L'appelante a régulièrement fait parvenir ses écritures par le RPVA le 15 janvier 2021.
Le 13 mai 2022, les parties ont été convoquées à l'audience du 23 novembre 2022.
L'URSSAF a fait parvenir ses premières écritures le 9 novembre 2022.
Par courrier électronique du 17 novembre 2022, le magistrat chargé de l'instruction des affaires a communiqué aux parties les extraits du BODACC portant :
- publication du jugement du 5 octobre 2016 prononçant l'ouverture d'une procédure de redressement judiciaire à l'encontre de la société et désignant d'une part M° [K] pour assister le débiteur, d'autre part M° [S] en qualité de mandataire judiciaire,
- publication du jugement du 7 mars 2018 arrêtant le plan de redressement pour une durée de 10 ans et nommant M° [S] en qualité de commissaire à l'exécution du plan.
L'URSSAF a déposé de nouvelles conclusions le 22 novembre 2022 tendant à la fixation de sa créance à la somme de 45 418 euros au lieu de 296 743 euros.
A l'audience du 23 novembre 2022, le conseil de l'appelante a sollicité un renvoi pour pouvoir répondre aux conclusions de l'intimée.
Les parties ont été interrogées sur le point de savoir si l'URSSAF avait déclaré sa créance et ont été invitées à s'expliquer sur l'interruption de l'instance par l'effet de l'ouverture de la procédure collective.
MOTIFS DE LA DÉCISION
Le fait générateur de la créance dont l'URSSAF entend se prévaloir à l'encontre de la société est antérieure au jugement du 5 octobre 2016 d'ouverture de la procédure collective.

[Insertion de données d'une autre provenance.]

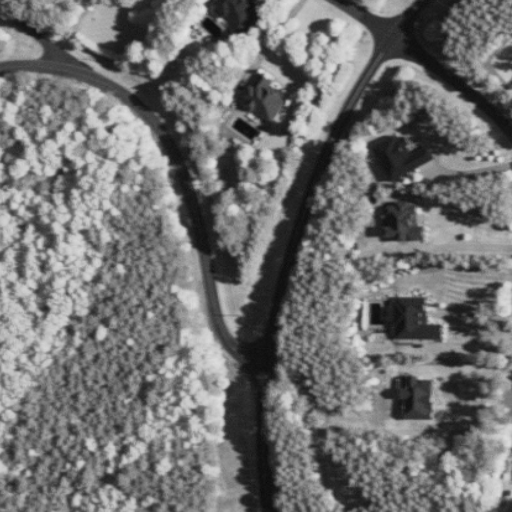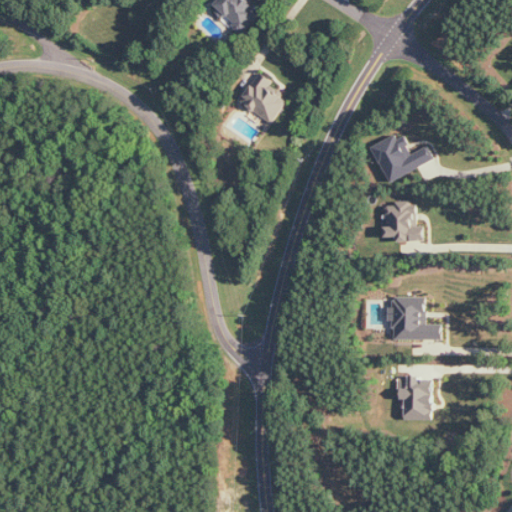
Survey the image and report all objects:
building: (240, 13)
road: (368, 16)
road: (36, 34)
road: (275, 42)
road: (456, 79)
building: (268, 99)
road: (506, 113)
building: (404, 157)
road: (182, 167)
building: (407, 222)
road: (292, 240)
road: (462, 244)
building: (416, 319)
road: (464, 348)
building: (421, 397)
road: (511, 510)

Lorsque la société a saisi le tribunal des affaires de sécurité sociale le 27 juillet 2017 d'une opposition à la mise en demeure, elle faisait déjà l'objet de la procédure collective et un administrateur avait été désigné pour l'assister.
Aucune des mentions du jugement entrepris ne permet de retenir que les premiers juges ont été informés de l'ouverture de cette procédure collective. Les organes de la procédure n'apparaissent pas avoir été appelés à l'instance et c'est dans ces circonstances que, sur la demande reconventionnelle de l'organisme, la société a été condamnée à payer les causes du redressement.

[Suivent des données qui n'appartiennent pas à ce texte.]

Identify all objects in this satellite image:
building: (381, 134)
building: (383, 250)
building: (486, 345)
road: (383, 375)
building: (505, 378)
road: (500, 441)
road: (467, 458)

La société fait à ce jour l'objet d'un plan d'apurement du passif et un commissaire à l'exécution du plan a été désigné.
L'article L. 622-21 du code de commerce pose le principe de l'interruption ou de l'interdiction de toute action en justice exercée par un créancier contre un débiteur faisant l'objet d'une procédure collective.
Ces dispositions ne sont pas applicables à l'action engagée contre l'URSSAF par la société qui conteste la régularité et le bien-fondé du redressement qui lui a été notifié.
Se pose en revanche la question du sort de la créance de l'URSSAF en ce qu'elle ne peut tendre qu'à la fixation de sa créance, dans l'hypothèse où il ne serait pas fait droit à la contestation de l'appelante, quand bien même l'organisme a-t'il réduit ses prétentions.
Encore faut-il vérifier que cette fixation est possible.
Il est justifié dans ces conditions de décerner injonction à l'URSSAF de verser aux débats la justification de la déclaration de sa créance, la décision prise par le juge commissaire à la suite de cette déclaration, de préciser si une contrainte a été émise et signifiée, si l'organisme a demandé son admission à titre définitif et quelle décision le juge commissaire a prise sur cette demande.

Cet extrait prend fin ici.